A Very Beautiful Loglines

Last week, a friend of mine wrote a post about screenwriting. This is not unusual, since this person is herself an aspiring screenwriter, but the topic of this particular post was particularly focused on something I think gets mostly forgotten by people who hope to one day prove to the world that their writing is worth something. Or anything....anything at all.
"A logline, or a one-liner, is something that big muckety-mucks in the film world use as a cheat sheet to the big question on any film goers mind: what is this about? It is a couple of quick and to the point sentences answering just that question." 
The first thing any screenwriting hopeful should understand is that no one, no one wants to hear your half-hour, rambling summary of whatever you're working on. Not even your mother, though she might pretend to, bless her.

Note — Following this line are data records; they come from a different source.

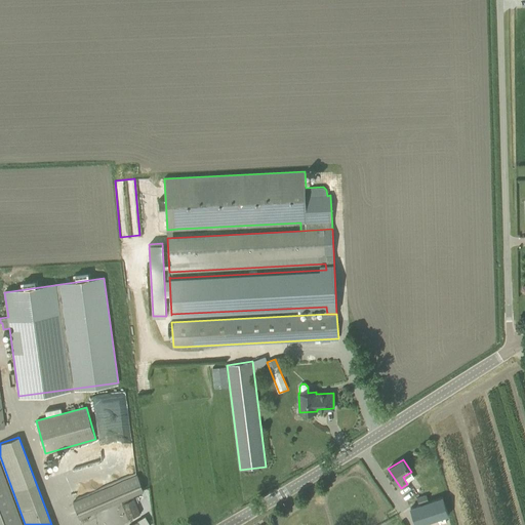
[(23,524),(0,462),(0,524),(23,524)]
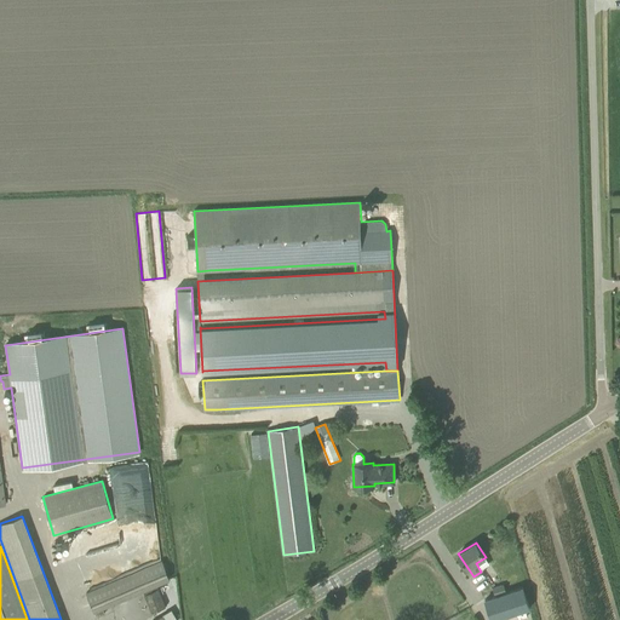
[(170,578),(161,560),(86,592),(97,616),(104,613),(102,607),(135,593),(142,613),(155,607),(160,615),(173,609),(161,581),(170,578)]
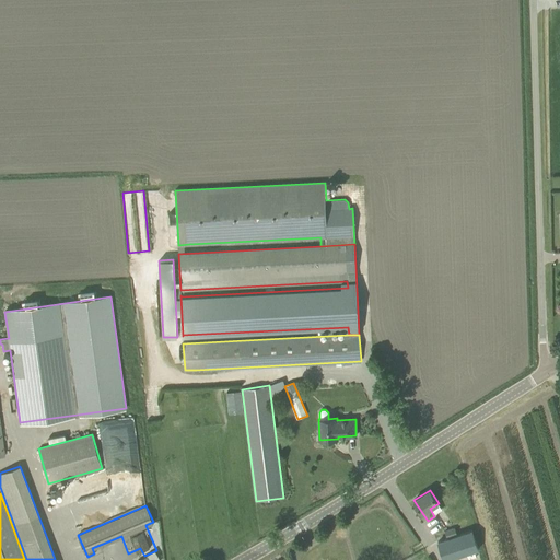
[(455,527),(445,531),(447,537),(457,534),(455,527)]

Here's an example: Weighted is about a boy who can fly and his sister, who can't.

There can be more, of course. It depends on how much of the story you want to reveal in its logline. There are augmented versions of the above example that get into more of what happens, and why, and even how the whole thing resolves, but the kernel of the story is right there in that one sentence. That really is what Weighted is about. So whenever anyone asks me, I have a really short, simple answer for them. And guess what, that's all they really want to know anyway.

But my friend goes on to point out another, less-obvious purpose for these little buggers.
"And the reason that I have to be good at them, besides simply selling one, is that it doesn't serve you as a writer to keep endlessly writing a screenplay or novel about something that you're not quite sure about. The story starts to take some interesting detours in and out of genre and theme and SENSE when you don't know precisely what is supposed to happen."
In other words, you better know what your story is about, in the simplest possible terms, or it'll never be good, even if you manage to miraculously finish it.